Not one of them. But not prey, either.
It stirred something in his chest—not pride exactly. Something heavier. Quieter.
Recognition.
Respect.
He didn’t trust it. But he didn’t hate it, either.
Still, the deeper he went, the colder the air grew. The walls closed in tighter. The fungi thinned. Bones scattered more frequently now—smaller ones at first. Then larger.
He rounded a bend in the burrow and stopped.
Something was watching.
Not the imp.
Not the bug.
Something new.
He crouched low, instincts flaring.
Then he saw it.
A shape moved in the darkness—taller than him by a head, lean and sinewy. Its body was covered in pale gray hide, patchy and tight over wiry muscle. Long arms hung down past its knees, ending in blade-like claws that dragged softly along the stone. Its eyes were solid black—wide and hungry.
And it was smiling.
Luin tensed. The system flared.
[Appraisal Eye – ACTIVE]
[Race]: Bleak Stalker
[Level]: 4
[HP]: 54 / 54??[MP]: 10 / 10
STR: 9?DEX: 12?VIT: 7?INT: 4?INSTINCT: 14
Status: Territorial
Trait(s):
? Shadowglide (Passive) – Can move near-silently in low-light environments.
? Hemolurk (Active) – Increases speed and critical strike chance when target is bleeding.
? Territorial Drive (Passive) – Gains enhanced aggression and power when challenged in home domain.

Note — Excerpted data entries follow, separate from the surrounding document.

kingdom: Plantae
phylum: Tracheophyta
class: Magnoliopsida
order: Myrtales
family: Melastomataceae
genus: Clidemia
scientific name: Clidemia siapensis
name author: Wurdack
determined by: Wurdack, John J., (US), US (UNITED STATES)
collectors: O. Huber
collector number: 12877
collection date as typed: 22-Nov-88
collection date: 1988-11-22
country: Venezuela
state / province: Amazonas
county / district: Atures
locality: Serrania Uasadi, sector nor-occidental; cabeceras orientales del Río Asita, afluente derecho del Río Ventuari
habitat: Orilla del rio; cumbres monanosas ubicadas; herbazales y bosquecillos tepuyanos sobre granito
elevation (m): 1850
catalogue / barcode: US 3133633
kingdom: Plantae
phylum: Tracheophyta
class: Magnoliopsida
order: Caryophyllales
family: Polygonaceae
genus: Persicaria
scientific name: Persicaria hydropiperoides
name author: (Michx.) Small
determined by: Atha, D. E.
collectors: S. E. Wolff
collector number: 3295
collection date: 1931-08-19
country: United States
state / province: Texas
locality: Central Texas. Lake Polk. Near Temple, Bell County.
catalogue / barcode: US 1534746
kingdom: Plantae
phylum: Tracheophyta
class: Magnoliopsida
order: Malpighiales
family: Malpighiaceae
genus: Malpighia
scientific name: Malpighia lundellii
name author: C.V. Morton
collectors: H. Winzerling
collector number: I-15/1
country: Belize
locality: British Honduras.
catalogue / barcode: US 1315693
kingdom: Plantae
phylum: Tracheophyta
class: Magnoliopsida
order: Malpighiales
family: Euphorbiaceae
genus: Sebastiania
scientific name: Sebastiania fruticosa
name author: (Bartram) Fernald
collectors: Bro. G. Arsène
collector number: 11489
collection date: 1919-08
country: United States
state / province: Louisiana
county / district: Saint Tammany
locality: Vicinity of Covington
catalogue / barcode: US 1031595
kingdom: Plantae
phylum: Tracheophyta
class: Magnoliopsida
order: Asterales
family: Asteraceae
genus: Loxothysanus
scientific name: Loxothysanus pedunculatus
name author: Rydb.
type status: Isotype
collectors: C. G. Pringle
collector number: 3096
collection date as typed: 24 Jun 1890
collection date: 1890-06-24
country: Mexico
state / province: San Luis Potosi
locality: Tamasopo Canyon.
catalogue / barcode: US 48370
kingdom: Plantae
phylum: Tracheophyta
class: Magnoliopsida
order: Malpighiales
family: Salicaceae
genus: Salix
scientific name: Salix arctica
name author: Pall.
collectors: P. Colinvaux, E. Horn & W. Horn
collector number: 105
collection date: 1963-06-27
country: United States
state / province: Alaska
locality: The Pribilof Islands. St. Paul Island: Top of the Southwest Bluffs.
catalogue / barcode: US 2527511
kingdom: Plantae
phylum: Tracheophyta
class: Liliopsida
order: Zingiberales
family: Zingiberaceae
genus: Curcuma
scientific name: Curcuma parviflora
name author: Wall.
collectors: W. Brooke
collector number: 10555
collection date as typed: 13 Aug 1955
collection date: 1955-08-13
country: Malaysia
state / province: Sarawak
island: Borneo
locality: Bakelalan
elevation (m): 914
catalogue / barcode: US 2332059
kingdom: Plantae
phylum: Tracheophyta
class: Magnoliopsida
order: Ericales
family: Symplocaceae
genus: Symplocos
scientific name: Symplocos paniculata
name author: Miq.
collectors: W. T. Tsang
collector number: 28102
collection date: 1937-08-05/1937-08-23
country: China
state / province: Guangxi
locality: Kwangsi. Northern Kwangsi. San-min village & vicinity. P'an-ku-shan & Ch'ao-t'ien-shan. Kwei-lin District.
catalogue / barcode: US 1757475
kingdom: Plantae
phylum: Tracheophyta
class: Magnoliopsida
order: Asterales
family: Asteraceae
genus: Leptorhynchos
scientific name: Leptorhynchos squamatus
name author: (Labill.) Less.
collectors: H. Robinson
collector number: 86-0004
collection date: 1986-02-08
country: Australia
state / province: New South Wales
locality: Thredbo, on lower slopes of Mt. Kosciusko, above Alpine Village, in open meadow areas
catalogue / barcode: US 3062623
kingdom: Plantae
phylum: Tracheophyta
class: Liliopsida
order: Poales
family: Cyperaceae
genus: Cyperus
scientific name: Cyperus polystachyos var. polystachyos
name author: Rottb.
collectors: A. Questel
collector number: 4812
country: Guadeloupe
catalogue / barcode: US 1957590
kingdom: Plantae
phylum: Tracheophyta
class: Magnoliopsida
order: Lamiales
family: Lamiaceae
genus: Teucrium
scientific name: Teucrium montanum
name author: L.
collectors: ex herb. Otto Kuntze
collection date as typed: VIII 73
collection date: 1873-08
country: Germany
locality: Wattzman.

Luin inhaled, slow and sharp.
This one wasn’t just strong.
It was hunting.
And now, it had seen him.
The Bleak Stalker moved first.
Luin barely had time to react. One second the creature was standing—still, watching—and the next it blurred forward, claws lashing out with terrifying speed.
He dove left.
Stone tore against his side as the stalker’s claws sliced the air where his head had been a second earlier. Sparks crackled along his skin, but his mana was still low—too low to Arcflash again. Not yet.
The creature hissed, half-growl, half-chuckle.
It enjoyed this.
It lunged again.
Luin ducked under a second swipe—but not the third. A jagged claw caught his shoulder, raking deep. Pain exploded across his back. He staggered, blood already leaking down his side.
Level 4. It’s too fast. Too strong.
He tried to bolt, his limbs screaming to move, but the stalker was on him instantly. A blur in the dim light. A shadow with teeth.
The impact came like a car crash.
One moment he was running, the next he was airborne—launched backward by a clawed strike straight to his chest. He hit the wall hard, stone cracking behind him. The air punched from his lungs. His vision swam.
[HP: 32 → 14]
[Core Status: Critical. Stability Dropping.]
He couldn’t breathe. Could barely move.
The stalker approached slowly now—no rush. Confident. It had already won. Its claws scraped against the dirt, dragging like it was already savoring the next cut.
Luin tried to crawl, claws slipping on stone.
His vision flickered.
This is it.
The stalker’s claw rose.
Luin closed his eyes.
Waiting for the end.
BOOM.
A burst of flame erupted against the creature’s face.
The heat slammed through the burrow. The stalker shrieked, stumbling backward as fire licked across its hide. Smoke filled the tunnel in a flash.
Luin flinched, blinking through the haze—and turned his head.
At the edge of the tunnel stood the flame imp.
Silent.
Still.
Its hand was raised, still smoking.
Its eyes burned.
Not with fear.
But with intent.
Luin stared.
The stalker snarled, spinning toward the new threat.
And Luin, bloodied and dazed, realized something wild:
It didn’t help me because we’re allies.
It helped me because it wants me alive.